**Extract provided**
---

Reputation: 529
I've created the following table in Hive:
CREATE TABLE mytable (..columns...) PARTITIONED BY (load_date string) STORED AS ...
And I'm trying to insert data to my table with spark as follow:
Dataset<Row> dfSelect = df.withColumn("load_date","15_07_2018");
dfSelect.write().mode("append").partitionBy("load_date").save(path);
And also make the following configuration:
sqlContext().setConf("hive.exec.dynamic.partition","true");
sqlContext().setConf("hive.exec.dynamic.partition.mode","nonstrict");
And after I make the write command I see on HDFS the directory /myDbPath/load_date=15_07_2018
, which contains the file that I've written but when I make query like:
show partitions mytable
or
select * from mytable where load_date="15_07_2018"
I get 0 records.
What happened and how can I fix this?
If I run the following command in Hue:
msck repair table mytable
I solve the problem, how can I do it in my code?
Upvotes: 1
Views: 647
Reputation: 31520
Hive stores a list of partitions for each table in its metastore. If, however, new partitions are directly added to HDFS (say by using hadoop fs -put command (or) .save..etc), the metastore (and hence Hive) will not be aware of these partitions unless the user runs either of the below commands
msck repair table <db.name>.<table_name>;
(or)
We can also add partition by using alter table statement by using this way we need to add each and every newly created partition to the table
alter table <db.name>.<table_name> add partition(load_date="15_07_2018") location <hdfs-location>;
Run either of the above statements and then check the data again for load_date="15_07_2018"
For more details refer these links add partitions and msck repair table
Upvotes: 1

---

**Data listing**
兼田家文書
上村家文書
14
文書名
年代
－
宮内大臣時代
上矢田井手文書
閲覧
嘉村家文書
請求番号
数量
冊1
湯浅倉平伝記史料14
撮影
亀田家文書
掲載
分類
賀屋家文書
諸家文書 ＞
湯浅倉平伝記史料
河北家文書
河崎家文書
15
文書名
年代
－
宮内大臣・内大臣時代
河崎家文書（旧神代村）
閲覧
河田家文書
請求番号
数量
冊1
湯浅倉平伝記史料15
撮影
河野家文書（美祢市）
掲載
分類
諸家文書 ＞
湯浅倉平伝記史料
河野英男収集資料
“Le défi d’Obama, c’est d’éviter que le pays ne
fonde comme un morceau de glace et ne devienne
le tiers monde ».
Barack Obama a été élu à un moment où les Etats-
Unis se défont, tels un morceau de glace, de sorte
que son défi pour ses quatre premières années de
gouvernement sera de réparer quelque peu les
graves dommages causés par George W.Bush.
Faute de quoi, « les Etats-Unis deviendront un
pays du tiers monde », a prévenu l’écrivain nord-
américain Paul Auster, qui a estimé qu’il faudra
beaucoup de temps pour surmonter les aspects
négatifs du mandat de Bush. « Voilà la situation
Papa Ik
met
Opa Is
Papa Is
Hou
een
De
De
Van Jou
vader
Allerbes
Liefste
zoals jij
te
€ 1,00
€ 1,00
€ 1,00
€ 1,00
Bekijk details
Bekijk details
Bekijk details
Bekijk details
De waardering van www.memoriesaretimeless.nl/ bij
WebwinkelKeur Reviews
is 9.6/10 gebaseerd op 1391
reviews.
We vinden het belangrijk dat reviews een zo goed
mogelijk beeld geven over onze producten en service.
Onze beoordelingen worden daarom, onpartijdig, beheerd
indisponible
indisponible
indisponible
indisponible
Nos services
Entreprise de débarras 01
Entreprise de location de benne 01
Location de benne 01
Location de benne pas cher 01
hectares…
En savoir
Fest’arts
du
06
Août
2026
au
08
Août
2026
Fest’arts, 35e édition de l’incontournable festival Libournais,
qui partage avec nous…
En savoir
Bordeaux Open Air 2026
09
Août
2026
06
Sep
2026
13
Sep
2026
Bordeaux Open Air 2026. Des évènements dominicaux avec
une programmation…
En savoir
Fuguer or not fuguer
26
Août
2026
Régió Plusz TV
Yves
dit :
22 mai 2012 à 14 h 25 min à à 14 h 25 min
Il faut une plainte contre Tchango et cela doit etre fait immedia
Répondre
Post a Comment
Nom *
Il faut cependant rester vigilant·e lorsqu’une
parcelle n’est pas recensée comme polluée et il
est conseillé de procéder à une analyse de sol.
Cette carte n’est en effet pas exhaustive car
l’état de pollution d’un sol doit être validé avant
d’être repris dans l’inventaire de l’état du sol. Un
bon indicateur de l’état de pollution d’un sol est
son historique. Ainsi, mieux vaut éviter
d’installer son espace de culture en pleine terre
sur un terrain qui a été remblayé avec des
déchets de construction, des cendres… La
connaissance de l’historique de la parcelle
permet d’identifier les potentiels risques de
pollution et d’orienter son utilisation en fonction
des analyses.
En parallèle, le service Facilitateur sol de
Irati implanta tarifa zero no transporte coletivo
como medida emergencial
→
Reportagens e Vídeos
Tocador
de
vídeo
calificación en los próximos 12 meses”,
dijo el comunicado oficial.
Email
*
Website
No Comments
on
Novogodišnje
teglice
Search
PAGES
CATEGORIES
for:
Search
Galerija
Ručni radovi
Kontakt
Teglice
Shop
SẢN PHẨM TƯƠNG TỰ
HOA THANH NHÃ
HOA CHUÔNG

---

**Activities**
1. Set down, word for word, everything in the Hive partitions thread from "And I'm trying" down to "get 0 records.".
2. From the rows above, extract everything from the first row down to the line that contains "beaucoup de temps pour surmonter les aspects", both ends included, and repeat each line without any change.

**Answers to the tasks**
1.
And I'm trying to insert data to my table with spark as follow:
Dataset<Row> dfSelect = df.withColumn("load_date","15_07_2018");
dfSelect.write().mode("append").partitionBy("load_date").save(path);
And also make the following configuration:
sqlContext().setConf("hive.exec.dynamic.partition","true");
sqlContext().setConf("hive.exec.dynamic.partition.mode","nonstrict");
And after I make the write command I see on HDFS the directory /myDbPath/load_date=15_07_2018
, which contains the file that I've written but when I make query like:
show partitions mytable
or
select * from mytable where load_date="15_07_2018"
I get 0 records.

2.
兼田家文書
上村家文書
14
文書名
年代
－
宮内大臣時代
上矢田井手文書
閲覧
嘉村家文書
請求番号
数量
冊1
湯浅倉平伝記史料14
撮影
亀田家文書
掲載
分類
賀屋家文書
諸家文書 ＞
湯浅倉平伝記史料
河北家文書
河崎家文書
15
文書名
年代
－
宮内大臣・内大臣時代
河崎家文書（旧神代村）
閲覧
河田家文書
請求番号
数量
冊1
湯浅倉平伝記史料15
撮影
河野家文書（美祢市）
掲載
分類
諸家文書 ＞
湯浅倉平伝記史料
河野英男収集資料
“Le défi d’Obama, c’est d’éviter que le pays ne
fonde comme un morceau de glace et ne devienne
le tiers monde ».
Barack Obama a été élu à un moment où les Etats-
Unis se défont, tels un morceau de glace, de sorte
que son défi pour ses quatre premières années de
gouvernement sera de réparer quelque peu les
graves dommages causés par George W.Bush.
Faute de quoi, « les Etats-Unis deviendront un
pays du tiers monde », a prévenu l’écrivain nord-
américain Paul Auster, qui a estimé qu’il faudra
beaucoup de temps pour surmonter les aspects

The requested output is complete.